Interatomic contact map between Ab-Ag or two general proteins. Warmer colours represent higher counts.

Interatomic contact map between Ab-Ag or two general proteins. Warmer colours represent higher counts.

Now, with this new information, the search for signals continues. It is evident that Ab binding has distinctive differences with respect to protein-protein interfaces. Therefore, the next step is to gather more high-quality data and see if there is any correlation between an Ab’s distinct binding mode and its affinity. However, we are not interested in just getting whatever affinity data is available. As we have done for the past few weeks, the rigorous standards we have used for building the current benchmark set must be maintained – otherwise we risk in masking the signal with unnecessary noise.

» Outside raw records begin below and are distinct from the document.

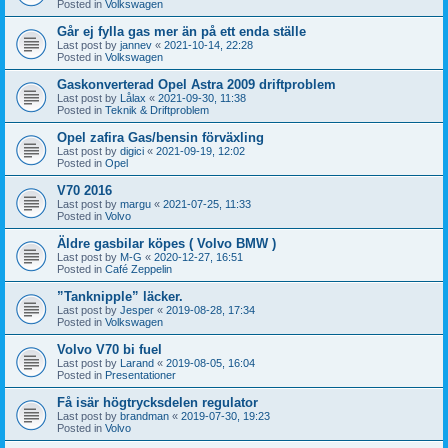
Posted in
Volkswagen
Går ej fylla gas mer än på ett enda ställe
Last post by
jannev
«
2021-10-14, 22:28
Posted in
Volkswagen
Gaskonverterad Opel Astra 2009 driftproblem
Last post by
Lålax
«
2021-09-30, 11:38
Posted in
Teknik & Driftproblem
Opel zafira Gas/bensin förväxling
Last post by
digici
«
2021-09-19, 12:02
Posted in
Opel
V70 2016
Last post by
margu
«
2021-07-25, 11:33
Posted in
Volvo
Äldre gasbilar köpes ( Volvo BMW )
Last post by
M-G
«
2020-12-27, 16:51
Posted in
Café Zeppelin
”Tanknipple” läcker.
Last post by
Jesper
«
2019-08-28, 17:34
Posted in
Volkswagen
Volvo V70 bi fuel
Last post by
Larand
«
2019-08-05, 16:04
Posted in
Presentationer
Få isär högtrycksdelen regulator
Last post by
brandman
«
2019-07-30, 19:23
Posted in
Volvo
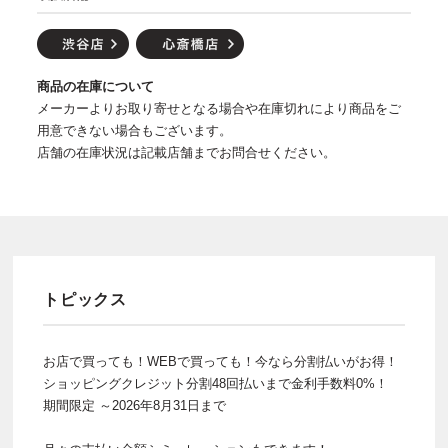
商品の在庫について
メーカーよりお取り寄せとなる場合や在庫切れにより商品をご
用意できない場合もございます。
店舗の在庫状況は記載店舗までお問合せください。
トピックス
お店で買っても！WEBで買っても！今なら分割払いがお得！
ショッピングクレジット分割48回払いまで金利手数料0%！
期間限定 ～2026年8月31日まで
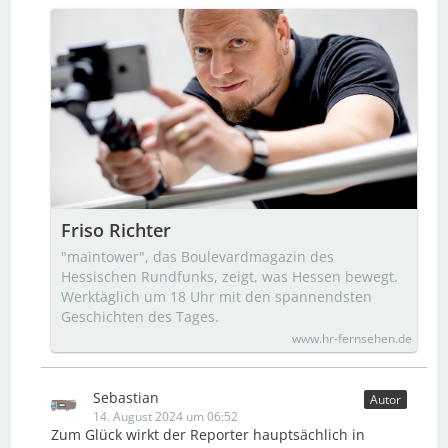
Friso Richter
"maintower", das Boulevardmagazin des
Hessischen Rundfunks, zeigt, was Hessen bewegt.
Werktäglich um 18 Uhr mit den spannendsten
Geschichten des Tages.
www.hr-fernsehen.de
Sebastian
Autor
14. August 2024 um 06:52
Zum Glück wirkt der Reporter hauptsächlich in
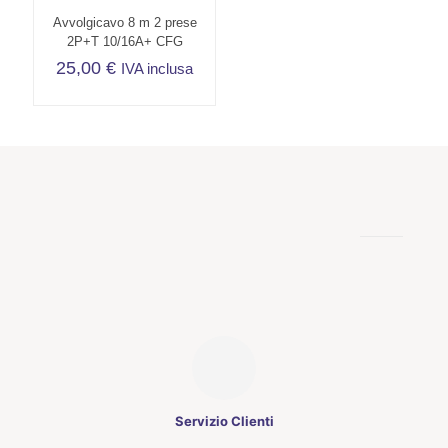
Avvolgicavo 8 m 2 prese
2P+T 10/16A+ CFG
25,00
€
IVA inclusa
Servizio Clienti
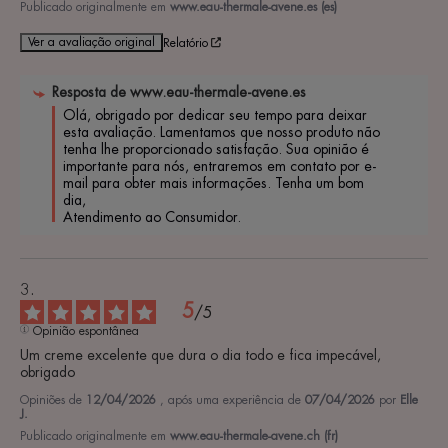
Publicado originalmente em
www.eau-thermale-avene.es (es)
Ver a avaliação original
Relatório
Resposta de
www.eau-thermale-avene.es
Olá, obrigado por dedicar seu tempo para deixar 
esta avaliação. Lamentamos que nosso produto não 
tenha lhe proporcionado satisfação. Sua opinião é 
importante para nós, entraremos em contato por e-
mail para obter mais informações. Tenha um bom 
dia, 

Atendimento ao Consumidor.
5
/
5
Opinião espontânea
Um creme excelente que dura o dia todo e fica impecável, 
obrigado
Opiniões de
12/04/2026
, após uma experiência de
07/04/2026
por
Elle
J.
Publicado originalmente em
www.eau-thermale-avene.ch (fr)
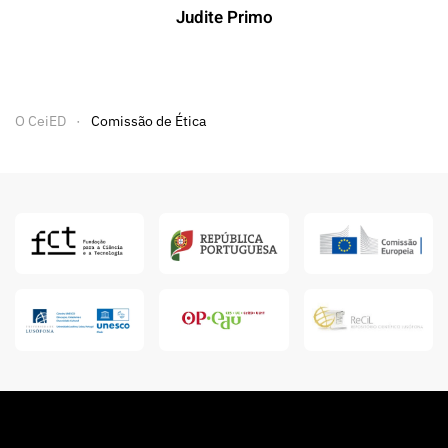
Judite Primo
O CeiED
Comissão de Ética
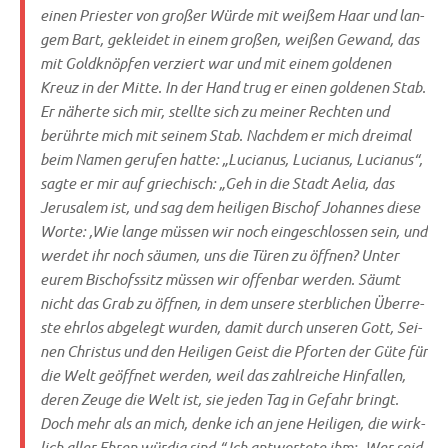
einen Prie­ster von gro­ßer Wür­de mit wei­ßem Haar und lan­
gem Bart, geklei­det in einem gro­ßen, wei­ßen Gewand, das
mit Gold­knöp­fen ver­ziert war und mit einem gol­de­nen
Kreuz in der Mit­te. In der Hand trug er einen gol­de­nen Stab.
Er näher­te sich mir, stell­te sich zu mei­ner Rech­ten und
berühr­te mich mit sei­nem Stab. Nach­dem er mich drei­mal
beim Namen geru­fen hat­te: „Lucia­nus, Lucia­nus, Lucia­nus“,
sag­te er mir auf grie­chisch: „Geh in die Stadt Aelia, das
Jeru­sa­lem ist, und sag dem hei­li­gen Bischof Johan­nes die­se
Wor­te: ‚Wie lan­ge müs­sen wir noch ein­ge­schlos­sen sein, und
wer­det ihr noch säu­men, uns die Türen zu öff­nen? Unter
eurem Bischofs­sitz müs­sen wir offen­bar wer­den. Säumt
nicht das Grab zu öff­nen, in dem unse­re sterb­li­chen Über­re­
ste ehr­los abge­legt wur­den, damit durch unse­ren Gott, Sei­
nen Chri­stus und den Hei­li­gen Geist die Pfor­ten der Güte für
die Welt geöff­net wer­den, weil das zahl­rei­che Hin­fal­len,
deren Zeu­ge die Welt ist, sie jeden Tag in Gefahr bringt.
Doch mehr als an mich, den­ke ich an jene Hei­li­gen, die wirk­
lich aller Ehren wür­dig sind.“ Ich ant­wor­te­te ihm: „Wer seid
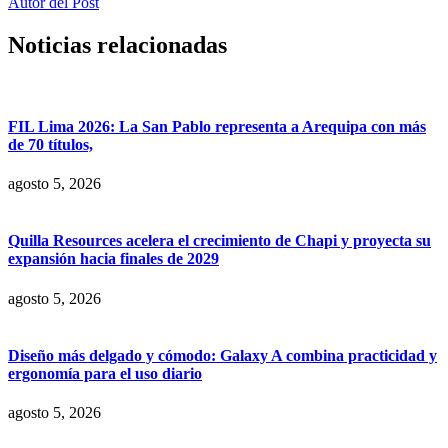
Autor del Post
Noticias relacionadas
FIL Lima 2026: La San Pablo representa a Arequipa con más
de 70 títulos,
agosto 5, 2026
Quilla Resources acelera el crecimiento de Chapi y proyecta su
expansión hacia finales de 2029
agosto 5, 2026
Diseño más delgado y cómodo: Galaxy A combina practicidad y
ergonomía para el uso diario
agosto 5, 2026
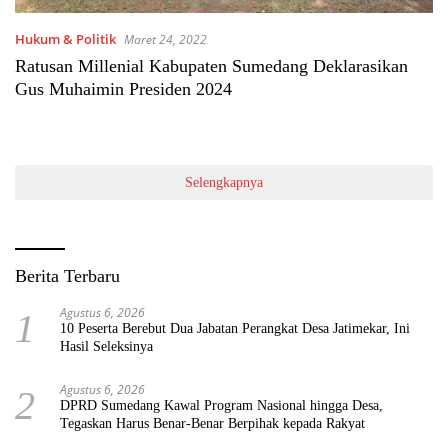
Hukum & Politik
Maret 24, 2022
Ratusan Millenial Kabupaten Sumedang Deklarasikan
Gus Muhaimin Presiden 2024
Selengkapnya
Berita Terbaru
Agustus 6, 2026
1
10 Peserta Berebut Dua Jabatan Perangkat Desa Jatimekar, Ini
Hasil Seleksinya
Agustus 6, 2026
2
DPRD Sumedang Kawal Program Nasional hingga Desa,
Tegaskan Harus Benar-Benar Berpihak kepada Rakyat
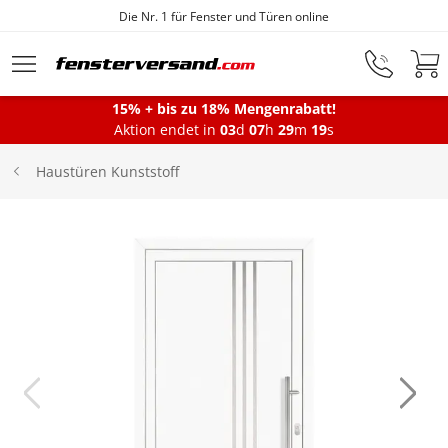
Die Nr. 1 für Fenster und Türen online
Zum Hauptinhalt springen
15% + bis zu 18% Mengenrabatt!
Montageservice
Aktion endet in
03
d
07
h
29
m
18
s
Haustüren Kunststoff
Fenster
Balkontüren
Terrassentüren
Haustüren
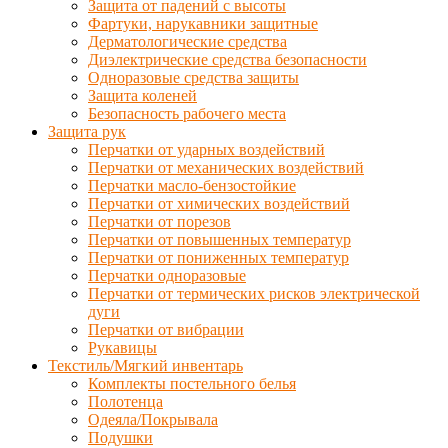
Защита от падений с высоты
Фартуки, нарукавники защитные
Дерматологические средства
Диэлектрические средства безопасности
Одноразовые средства защиты
Защита коленей
Безопасность рабочего места
Защита рук
Перчатки от ударных воздействий
Перчатки от механических воздействий
Перчатки масло-бензостойкие
Перчатки от химических воздействий
Перчатки от порезов
Перчатки от повышенных температур
Перчатки от пониженных температур
Перчатки одноразовые
Перчатки от термических рисков электрической
дуги
Перчатки от вибрации
Рукавицы
Текстиль/Мягкий инвентарь
Комплекты постельного белья
Полотенца
Одеяла/Покрывала
Подушки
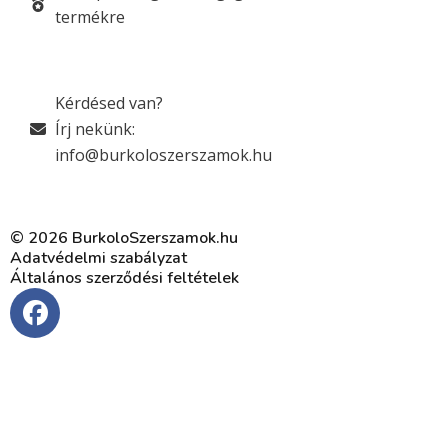
termékre
Kérdésed van?
Írj nekünk:
info@burkoloszerszamok.hu
© 2026 BurkoloSzerszamok.hu
Adatvédelmi szabályzat
Általános szerződési feltételek
F
a
c
e
b
o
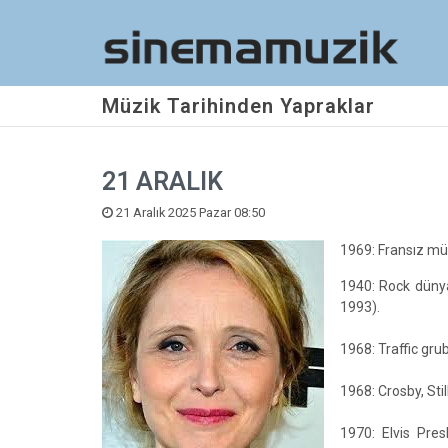
Müzik Tarihinden Yapraklar
21 ARALIK
21 Aralık 2025 Pazar 08:50
1969: Fransız mü
1940: Rock dünya
1993).
1968: Traffic grub
1968: Crosby, Stil
1970: Elvis Pres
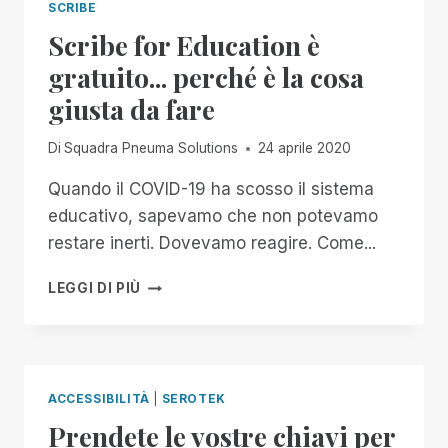
SCRIBE
Scribe for Education è
gratuito... perché è la cosa
giusta da fare
Di
Squadra Pneuma Solutions
24 aprile 2020
Quando il COVID-19 ha scosso il sistema
educativo, sapevamo che non potevamo
restare inerti. Dovevamo reagire. Come...
SCRIBE
LEGGI DI PIÙ
FOR
EDUCATION
È
GRATUITO...
PERCHÉ
ACCESSIBILITÀ
|
SEROTEK
È
Prendete le vostre chiavi per
LA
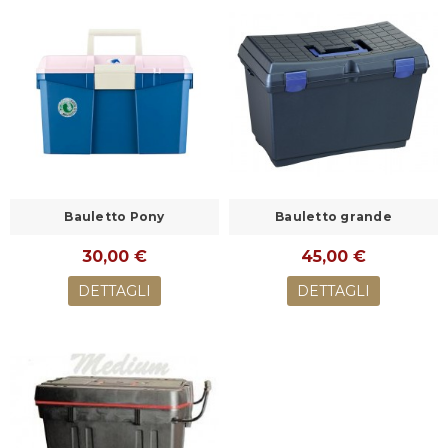
Bauletto Pony
Bauletto grande
30,00 €
45,00 €
DETTAGLI
DETTAGLI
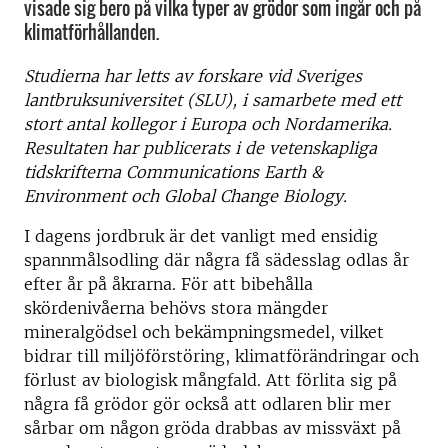
visade sig bero på vilka typer av grödor som ingår och på
klimatförhållanden.
Studierna har letts av forskare vid Sveriges
lantbruksuniversitet (SLU), i samarbete med ett
stort antal kollegor i Europa och Nordamerika.
Resultaten har publicerats i de vetenskapliga
tidskrifterna Communications Earth &
Environment och Global Change Biology.
I dagens jordbruk är det vanligt med ensidig
spannmålsodling där några få sädesslag odlas år
efter år på åkrarna. För att bibehålla
skördenivåerna behövs stora mängder
mineralgödsel och bekämpningsmedel, vilket
bidrar till miljöförstöring, klimatförändringar och
förlust av biologisk mångfald. Att förlita sig på
några få grödor gör också att odlaren blir mer
sårbar om någon gröda drabbas av missväxt på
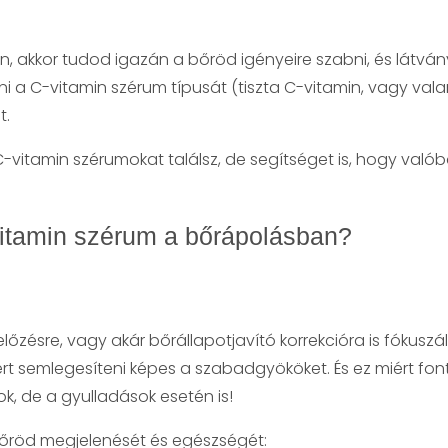
akkor tudod igazán a bőröd igényeire szabni, és látván
ni a C-vitamin szérum típusát (tiszta C-vitamin, vagy val
t.
C-vitamin szérumokat találsz, de segítséget is, hogy val
vitamin szérum a bőrápolásban?
zésre, vagy akár bőrállapotjavító korrekcióra is fókuszá
rt semlegesíteni képes a szabadgyököket. És ez miért fo
k, de a gyulladások esetén is!
bőröd megjelenését és egészségét:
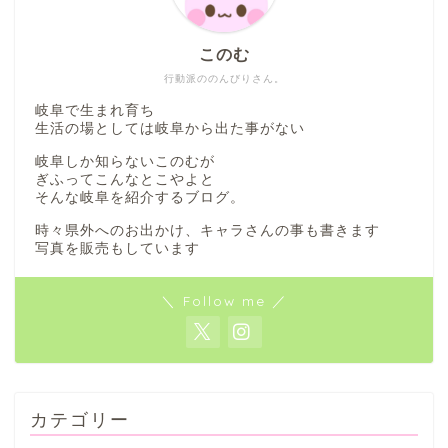
このむ
行動派ののんびりさん。
岐阜で生まれ育ち
生活の場としては岐阜から出た事がない
岐阜しか知らないこのむが
ぎふってこんなとこやよと
そんな岐阜を紹介するブログ。
時々県外へのお出かけ、キャラさんの事も書きます
写真を販売もしています
＼ Follow me ／
カテゴリー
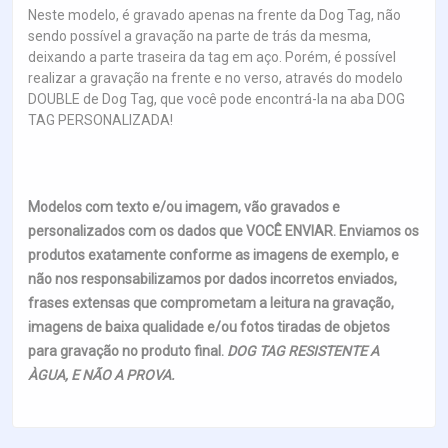
Neste modelo, é gravado apenas na frente da Dog Tag, não
sendo possível a gravação na parte de trás da mesma,
deixando a parte traseira da tag em aço. Porém, é possível
realizar a gravação na frente e no verso, através do modelo
DOUBLE de Dog Tag, que você pode encontrá-la na aba DOG
TAG PERSONALIZADA!
Modelos com texto e/ou imagem, vão gravados e
personalizados com os dados que VOCÊ ENVIAR. Enviamos os
produtos exatamente conforme as imagens de exemplo, e
não nos responsabilizamos por dados incorretos enviados,
frases extensas que comprometam a leitura na gravação,
imagens de baixa qualidade e/ou fotos tiradas de objetos
para gravação no produto final.
DOG TAG RESISTENTE A
ÀGUA, E NÃO A PROVA.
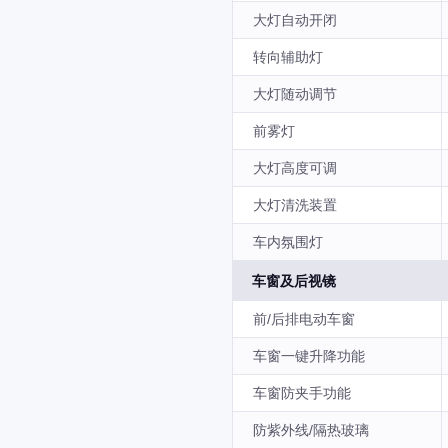
大灯自动开闭
转向辅助灯
大灯随动调节
前雾灯
大灯高度可调
大灯清洗装置
车内氛围灯
车窗及后视镜
前/后排电动车窗
车窗一键升降功能
车窗防夹手功能
防紫外线/隔热玻璃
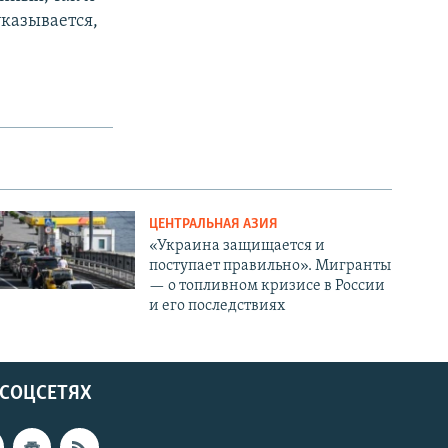
указывается,
ЦЕНТРАЛЬНАЯ АЗИЯ
«Украина защищается и
поступает правильно». Мигранты
— о топливном кризисе в России
и его последствиях
 СОЦСЕТЯХ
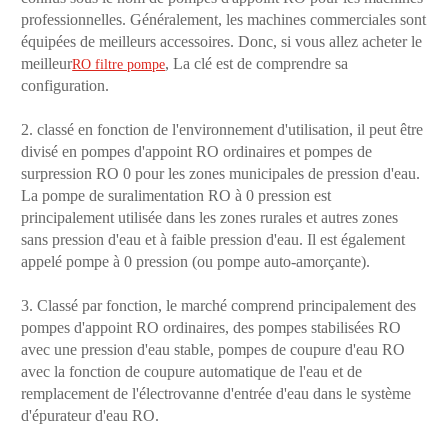
professionnelles. Généralement, les machines commerciales sont
équipées de meilleurs accessoires. Donc, si vous allez acheter le
meilleur
, La clé est de comprendre sa
RO filtre pompe
configuration.
2. classé en fonction de l'environnement d'utilisation, il peut être
divisé en pompes d'appoint RO ordinaires et pompes de
surpression RO 0 pour les zones municipales de pression d'eau.
La pompe de suralimentation RO à 0 pression est
principalement utilisée dans les zones rurales et autres zones
sans pression d'eau et à faible pression d'eau. Il est également
appelé pompe à 0 pression (ou pompe auto-amorçante).
3. Classé par fonction, le marché comprend principalement des
pompes d'appoint RO ordinaires, des pompes stabilisées RO
avec une pression d'eau stable, pompes de coupure d'eau RO
avec la fonction de coupure automatique de l'eau et de
remplacement de l'électrovanne d'entrée d'eau dans le système
d'épurateur d'eau RO.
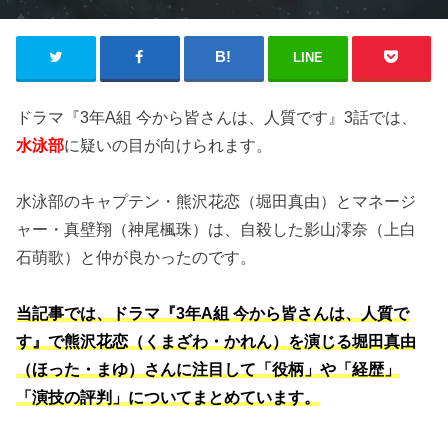
LINE
ドラマ『3年A組 今から皆さんは、人質です』3話では、
水泳部
に疑いの目が向けられます。
水泳部のキャプテン・熊沢花恋（堀田真由）とマネージ
ャー・真壁翔（神尾楓珠）は、自殺した影山澪奈（上白
石萌歌）と仲が良かったのです。
当記事では、ドラマ『3年A組 今から皆さんは、人質で
す』で熊沢花恋（くまざわ・かれん）を演じる堀田真由
（ほった・まゆ）さんに注目して「役柄」や「経歴」
「演技の評判」についてまとめています。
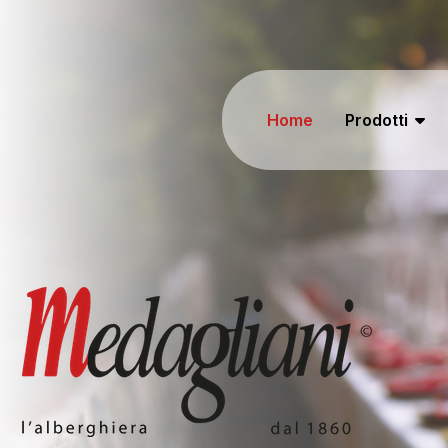
Home
Prodotti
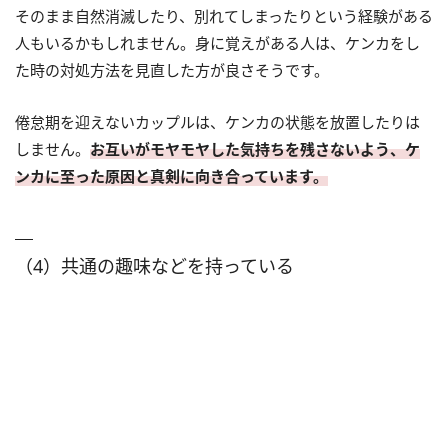
そのまま自然消滅したり、別れてしまったりという経験がある
人もいるかもしれません。身に覚えがある人は、ケンカをし
た時の対処方法を見直した方が良さそうです。
倦怠期を迎えないカップルは、ケンカの状態を放置したりは
しません。
お互いがモヤモヤした気持ちを残さないよう、ケ
ンカに至った原因と真剣に向き合っています。
（4）共通の趣味などを持っている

Currently, the results are disappointing, but if the past few weeks in OPIG has taught me anything, this is only the beginning of a long and difficult search for a good model. BUT – this is what makes research so exciting! We learn from the low Pearson correlation coefficients, the (almost) random distribution of data, and the not-so-pretty plots of our data in order to form useful models for practical applications like Ab design. I think a quote from The Great Gatsby accurately ‘models’ my optimism for making sense of the incoming stream of data:

Gatsby believed in the green light, the orgastic future that year by year recedes before us. It eluded us then, but that’s no matter — to-morrow we will run faster, stretch out our arms farther. . . . And one fine morning ——

So we beat on, boats against the current, borne back ceaselessly into the past.